Une nouvelle recrue pour la majorité présidentielle en République démocratique du Congo : le CNDP (Congrès national pour la défense du peuple) a rejoint, ce week-end à Kinshasa, la majorité présidentielle. C’est le pasteur Jean-Marie Runiga, chargé des relations extérieures de l’ancienne rébellion du Nord-Kivu, qui a signé l’acte d’adhésion à l’AMP, expliquant que le CNDP a décidé de cheminer avec le président Joseph Kabila.
Hier, mouvement insurrectionnel, le Congrès national pour la défense du peuple, le CNDP, est devenu aujourd’hui un parti politique. Ses dirigeants ont décidé de faire alliance avec les Kabilistes. Les deux ennemis d’il y a seulement quelques mois ont scellé leur mariage ce week-end. S’agit-il d’un mariage contre nature ? Jean-Marie Runiga, chargé des relations extérieures du CNDP, et coordonateur du bureau de liaison de ce parti à Kinshasa est allé au siège de l’AMP (Majorité présidentielle) pour signer l’acte d’adhésion. Il explique les raisons de cette union : « Hier nous étions des belligérants, on se battait, se lacérait. C’est donc un signe de réconciliation mais aussi un message fort pour montrer aux Congolais qu’il n’y a pas un agenda caché, et que nous voulons cheminer ensemble pour consolider la paix et rebâtir le pays. » Le CNDP affirmait également que le pouvoir de Kinshasa va bientôt reconnaître les grades des membres de son ancienne branche armée qui ont intégré des Forces armées de la République démocratique du Congo (FARDC). Plusieurs autres partis politiques ont rejoint l’AMP ces derniers jours, en l’occurrence l’Alliance des forces démocratiques du Congo, un parti récemment créé par le député Modeste Bahati Lukwebo, ancien président de la société civile.
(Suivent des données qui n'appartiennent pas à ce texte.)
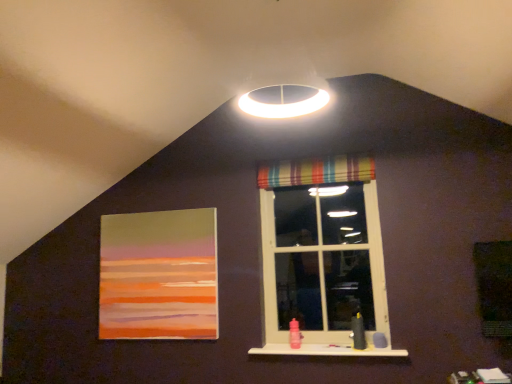
Where is `vacant region under striped fabric curtain at upper center (from a real-world perspective)`? vacant region under striped fabric curtain at upper center (from a real-world perspective) is located at coordinates (320, 343).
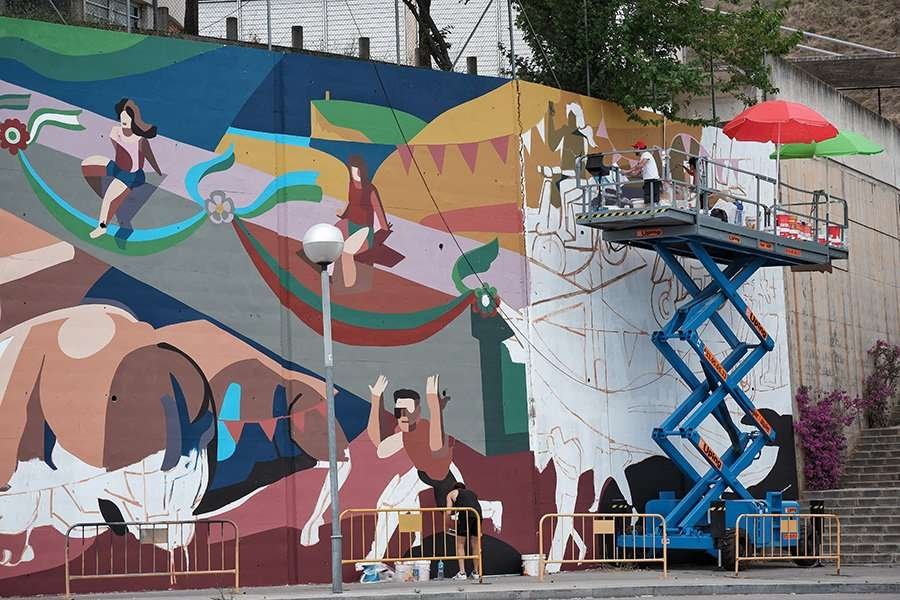
Find the location of a particular element. This screenshot has width=900, height=600. green paint is located at coordinates (110, 243).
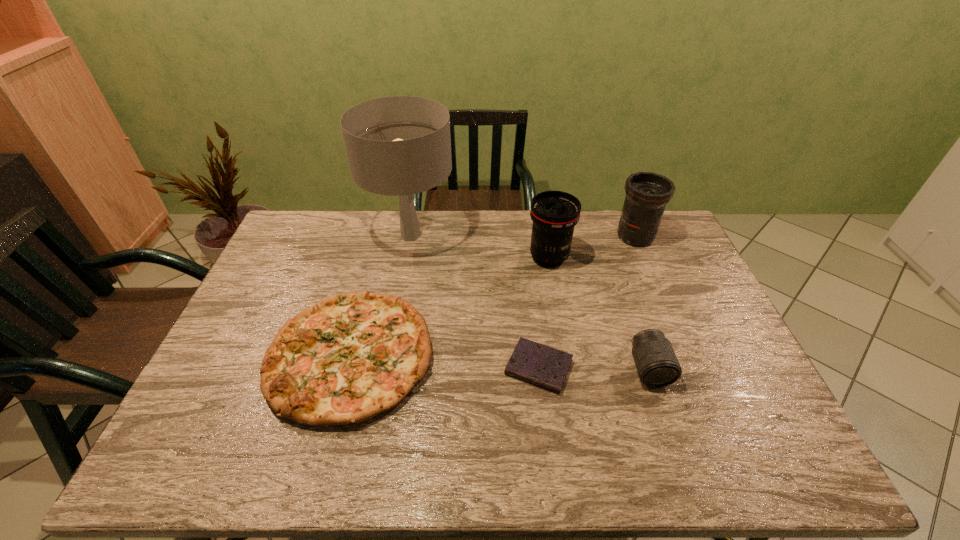
Locate an element on the screen. The image size is (960, 540). lampshade is located at coordinates (401, 145).

In order to click on the leftmost telephoto lens in this screenshot , I will do [x=554, y=214].

At what (x,y) coordinates should I click in order to perform the action: click on the third shortest object. Please return your answer as a coordinate pair (x, y). This screenshot has width=960, height=540. Looking at the image, I should click on (657, 366).

At what (x,y) coordinates should I click in order to perform the action: click on the shortest telephoto lens. Please return your answer as a coordinate pair (x, y). This screenshot has width=960, height=540. Looking at the image, I should click on (657, 366).

This screenshot has width=960, height=540. Identify the location of pizza. (350, 357).

The image size is (960, 540). What are the coordinates of `the shortest object` in the screenshot? It's located at 538,364.

At what (x,y) coordinates should I click in order to perform the action: click on free space located on the front-facing side of the lampshade. Please return your answer as a coordinate pair (x, y). The width and height of the screenshot is (960, 540). Looking at the image, I should click on (554, 235).

Identify the location of vacant region located 0.220m on the front of the leftmost telephoto lens. pos(561,323).

Locate an element on the screen. vacant point located 0.140m on the surface of the nearest telephoto lens is located at coordinates (674, 441).

I want to click on vacant space positioned 0.060m on the front of the fifth tallest object, so click(324, 455).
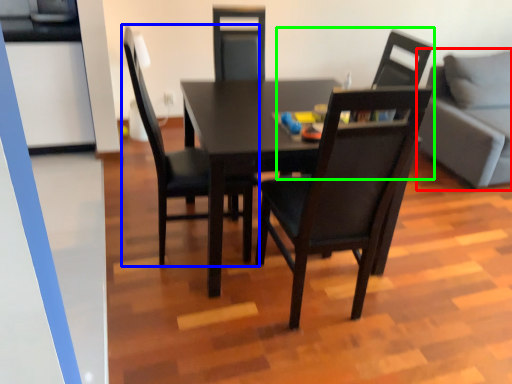
Question: Which object is the farthest from studio couch (highlighted by a red box)? Choose among these: chair (highlighted by a blue box) or chair (highlighted by a green box).

Choices:
 (A) chair
 (B) chair

Answer: (A)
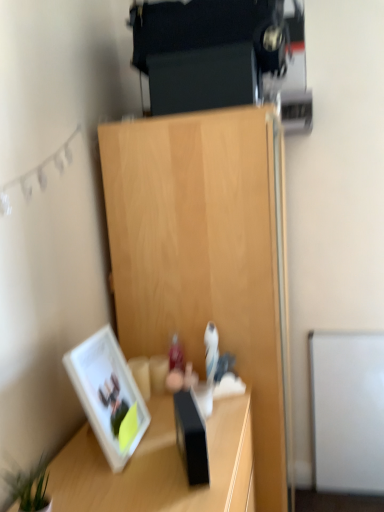
Identify the location of vacant space that is to the left of white glossy picture frame at lower left. (72, 450).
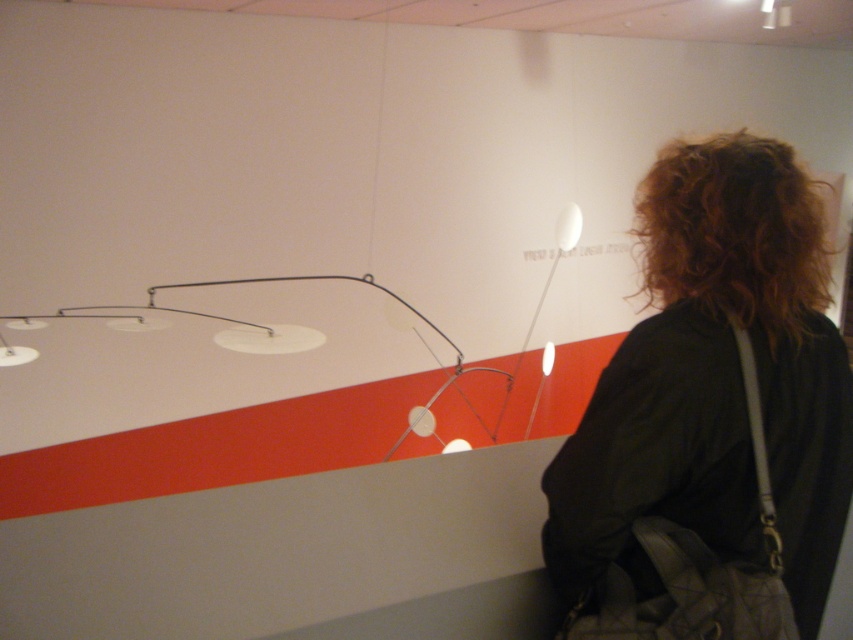
Consider the image. You are an art critic analyzing the positioning of elements in the image. The dark brown hair at upper right is represented by point (x=715, y=381). Is this point located in the upper half of the image?

The dark brown hair at upper right is represented by point (x=715, y=381). Since the y coordinate is 0.839, which is greater than 0.5, the point is located in the upper half of the image.

You are a photographer positioned at the camera. You want to capture a closeup shot of the dark brown hair at upper right without moving the subject. Can you adjust your camera zoom to achieve this? The camera has a maximum zoom range of 40 inches. Please state your answer and explain.

The dark brown hair at upper right is 38.67 inches away from the camera. Since the camera can zoom up to 40 inches, adjusting the zoom to its maximum capacity would allow capturing a closeup of the dark brown hair at upper right without moving the subject.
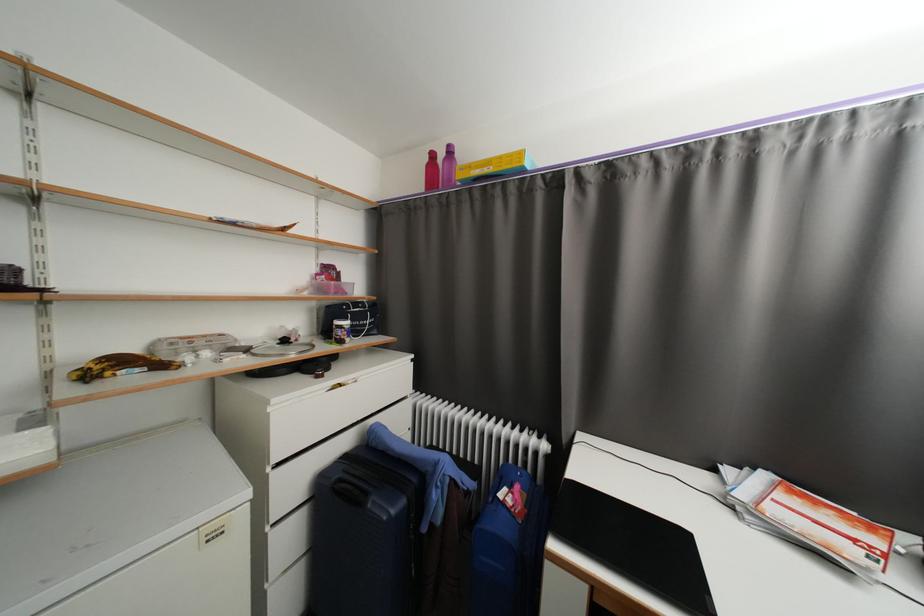
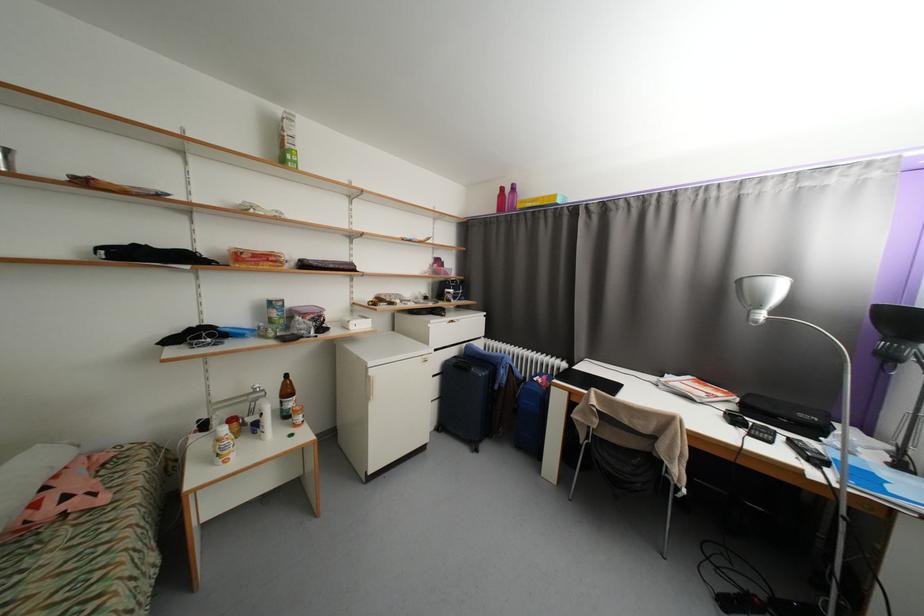
Locate, in the second image, the point that corresponds to the point at 439,156 in the first image.

(508, 190)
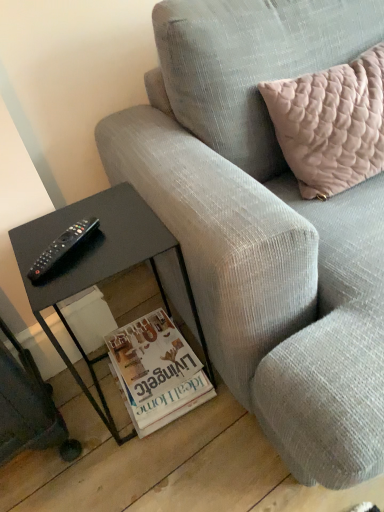
The image size is (384, 512). I want to click on free space on the front side of white glossy magazine at lower center, so click(164, 458).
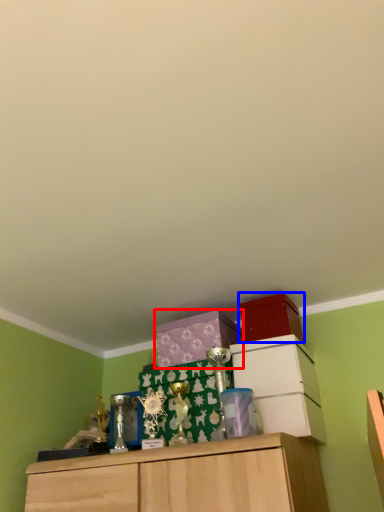
Question: Which object is closer to the camera taking this photo, cabinetry (highlighted by a red box) or storage box (highlighted by a blue box)?

Choices:
 (A) cabinetry
 (B) storage box

Answer: (B)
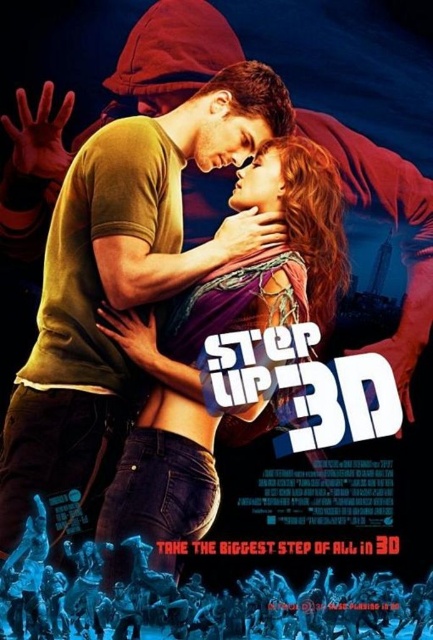
Can you confirm if matte yellow t-shirt at center is thinner than matte black jeans at lower left?

Indeed, matte yellow t-shirt at center has a lesser width compared to matte black jeans at lower left.

Locate an element on the screen. The width and height of the screenshot is (433, 640). matte yellow t-shirt at center is located at coordinates (203, 344).

Is point (280, 307) positioned in front of point (312, 608)?

No, (280, 307) is further to viewer.

The width and height of the screenshot is (433, 640). I want to click on matte yellow t-shirt at center, so click(x=203, y=344).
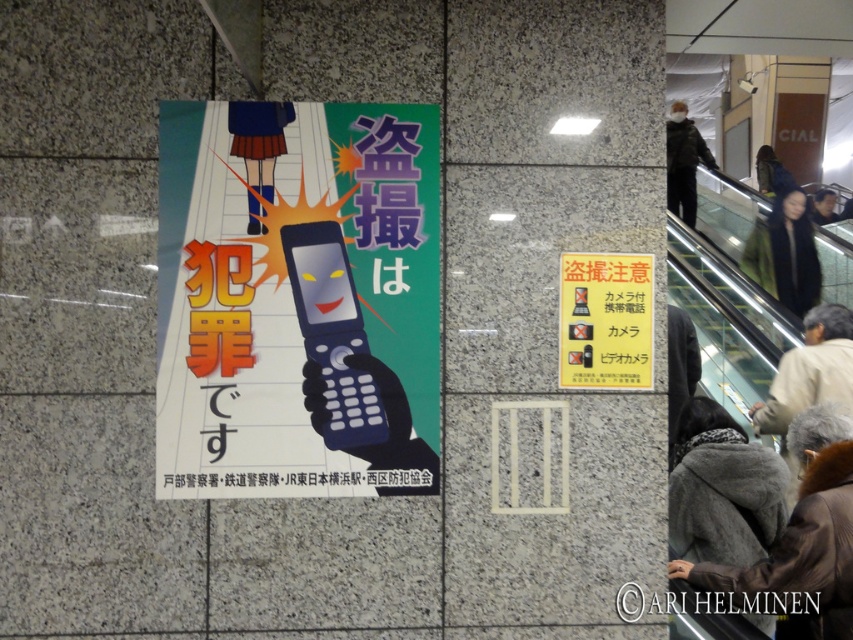
Question: Can you confirm if light beige jacket at lower right is bigger than dark gray hooded jacket at lower right?

Choices:
 (A) yes
 (B) no

Answer: (A)

Question: Which point appears farthest from the camera in this image?

Choices:
 (A) (241, 104)
 (B) (682, 374)
 (C) (639, 355)

Answer: (B)

Question: Considering the real-world distances, which object is farthest from the dark gray wool scarf at lower right?

Choices:
 (A) dark blue jacket at upper right
 (B) orange glossy sign at upper right
 (C) dark gray hooded jacket at lower right
 (D) matte blue phone at center

Answer: (A)

Question: Is black fabric at upper right smaller than dark blue jacket at upper right?

Choices:
 (A) yes
 (B) no

Answer: (B)

Question: Is matte blue phone at center positioned before light beige jacket at lower right?

Choices:
 (A) yes
 (B) no

Answer: (A)

Question: Which object is farther from the camera taking this photo?

Choices:
 (A) light beige jacket at lower right
 (B) dark blue jacket at upper right

Answer: (B)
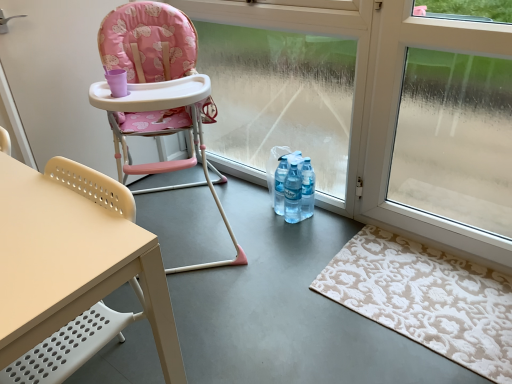
Identify the location of unoccupied region to the right of pink fabric highchair at left, marked as the 2th chair in a front-to-back arrangement. (296, 244).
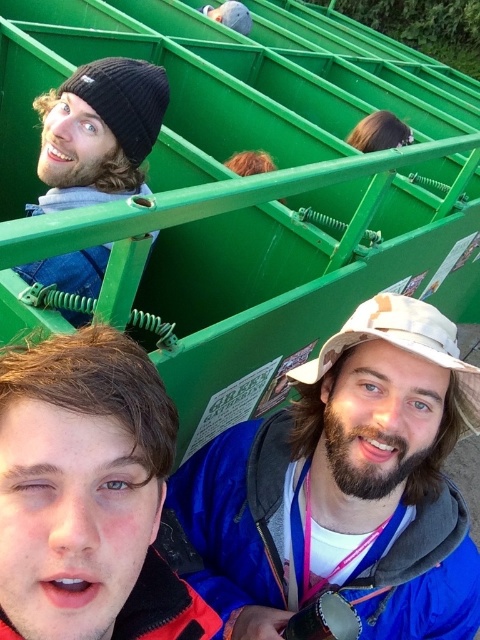
Where is `black knit beanie at upper left`? This screenshot has height=640, width=480. black knit beanie at upper left is located at coordinates (98, 132).

You are a GUI agent. You are given a task and a screenshot of the screen. Output one action in this format:
    pyautogui.click(x=<x>, y=<y>)
    Task: Click on the black knit beanie at upper left
    This screenshot has width=480, height=640.
    Given the screenshot: What is the action you would take?
    pyautogui.click(x=98, y=132)

Consider the image. Is beige fabric hat at center closer to camera compared to black knit beanie at upper left?

Yes.

Looking at this image, can you confirm if beige fabric hat at center is bigger than black knit beanie at upper left?

Yes.

Which is in front, point (414, 426) or point (81, 67)?

Positioned in front is point (414, 426).

Locate an element on the screen. beige fabric hat at center is located at coordinates (340, 488).

Can you confirm if matte blue jacket at lower left is bigger than white fabric baseball hat at center?

No, matte blue jacket at lower left is not bigger than white fabric baseball hat at center.

Who is positioned more to the right, matte blue jacket at lower left or white fabric baseball hat at center?

white fabric baseball hat at center

What do you see at coordinates (87, 493) in the screenshot?
I see `matte blue jacket at lower left` at bounding box center [87, 493].

Where is `matte blue jacket at lower left`? matte blue jacket at lower left is located at coordinates (87, 493).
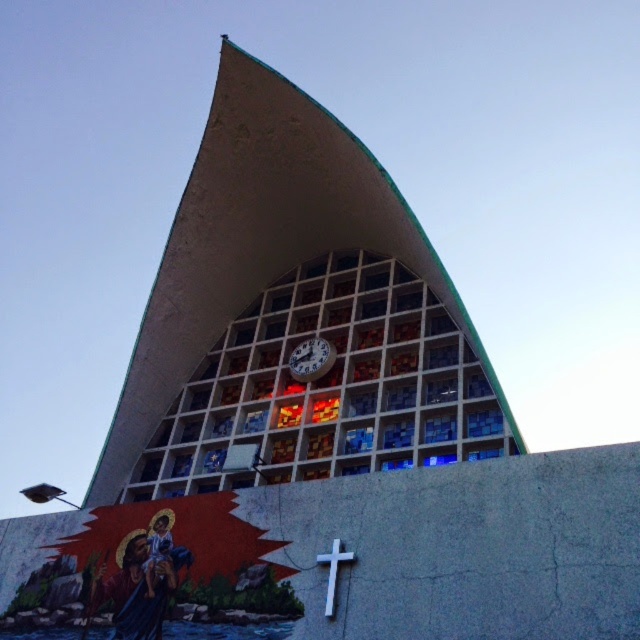
Who is positioned more to the right, stained glass at center or white matte cross at center?

Positioned to the right is white matte cross at center.

Is stained glass at center bigger than white matte cross at center?

Indeed, stained glass at center has a larger size compared to white matte cross at center.

Based on the photo, who is more forward, (432, 456) or (342, 556)?

Point (342, 556) is more forward.

Where is `stained glass at center`? stained glass at center is located at coordinates (328, 387).

Can you confirm if metallic clock at center is shorter than white matte cross at center?

Incorrect, metallic clock at center's height does not fall short of white matte cross at center's.

Who is more forward, (310, 368) or (336, 560)?

Point (336, 560) is in front.

Identify the location of metallic clock at center. (310, 358).

Can you confirm if stained glass at center is taller than metallic clock at center?

Yes, stained glass at center is taller than metallic clock at center.

Does stained glass at center lie in front of metallic clock at center?

Yes.

Which is in front, point (456, 390) or point (291, 358)?

Positioned in front is point (456, 390).

The image size is (640, 640). In order to click on stained glass at center in this screenshot , I will do `click(328, 387)`.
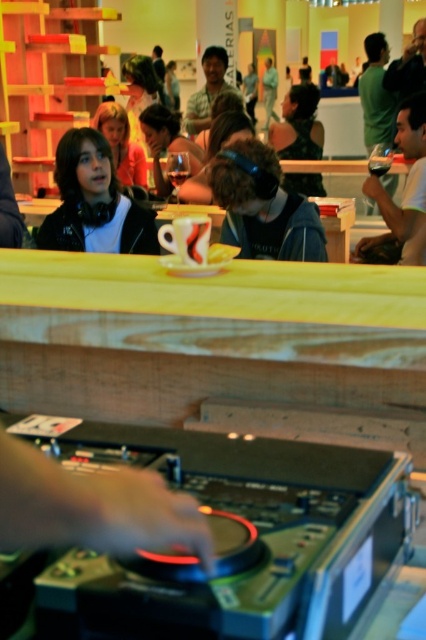
Does dark blue headphones at center appear over matte black headphones at upper left?

No, dark blue headphones at center is not above matte black headphones at upper left.

Is dark blue headphones at center positioned before matte black headphones at upper left?

Yes, dark blue headphones at center is in front of matte black headphones at upper left.

This screenshot has width=426, height=640. In order to click on dark blue headphones at center in this screenshot , I will do `click(264, 205)`.

Does matte black headphones at upper right have a larger size compared to black fabric dress at upper center?

No.

Between point (385, 208) and point (305, 93), which one is positioned in front?

Point (385, 208) is in front.

Locate an element on the screen. The height and width of the screenshot is (640, 426). matte black headphones at upper right is located at coordinates (405, 184).

Which is above, dark blue headphones at center or matte black headphones at upper right?

matte black headphones at upper right is above.

From the picture: Can you confirm if dark blue headphones at center is wider than matte black headphones at upper right?

Indeed, dark blue headphones at center has a greater width compared to matte black headphones at upper right.

Is point (322, 237) positioned in front of point (423, 211)?

Yes.

Identify the location of dark blue headphones at center. Image resolution: width=426 pixels, height=640 pixels. (264, 205).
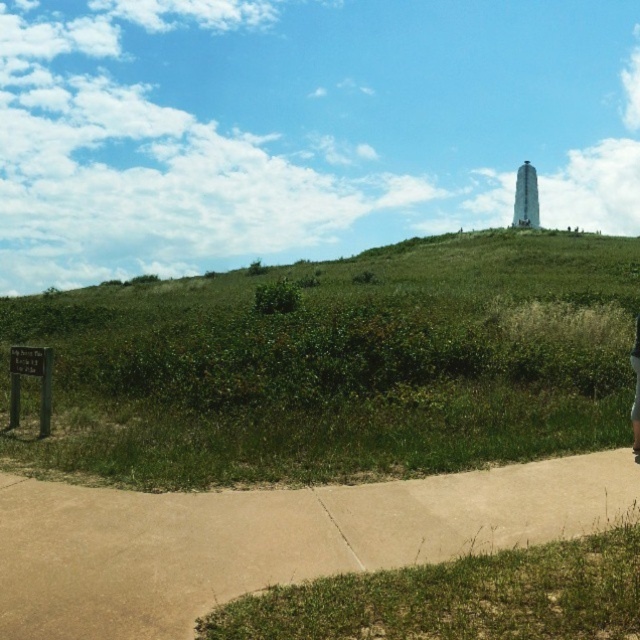
You are standing at the bottom of the green grassy hill at upper center and want to walk to the beige concrete sidewalk at lower center. Which direction should you head to reach the sidewalk?

The green grassy hill at upper center is positioned on the left side of the beige concrete sidewalk at lower center, so you should head to the right to reach the sidewalk.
Le responsable des relations extérieurs de l’ancien groupe rebelle pro-rwandais du Congrès national pour la défense du peuple (Cndp), actif au Kivu (Est), s’est rendu le week-end dernier dans la capitale Kinshasa pour signer l’adhésion de son mouvement à l’Amp du président Joseph Kabila. Le responsable du Cndp, devenu un parti politique à tous les effets, a précisé que le mouvement avait décidé de se joindre à la majorité présidentielle en prévision des élections de 2011. Aucun détail de l’accord passé entre le Cndp et le régime n’est encore disponible mais il semblerait remédier à la controversée question de l’intégration des anciens combattants rebelles au sein de l’armée congolaise.
Malgré l’accord de paix de Goma passé le 23 mars 2009 par le gouvernement et le Cndp, les anciens rebelles autrefois sous commandement de Laurent Nkunda sont toujours accusés de suivre des politiques opposées à celle du gouvernement et notamment de contrôler de manière complètement autonome (tout en portant l’uniforme de l’armée) de vastes portions du territoire du Nord-Kivu. Plus particulièrement, dans la région de Walikale, les hommes du Cndp sont accusés d’exploiter les gisements miniers et les mineurs pour leur propre compte.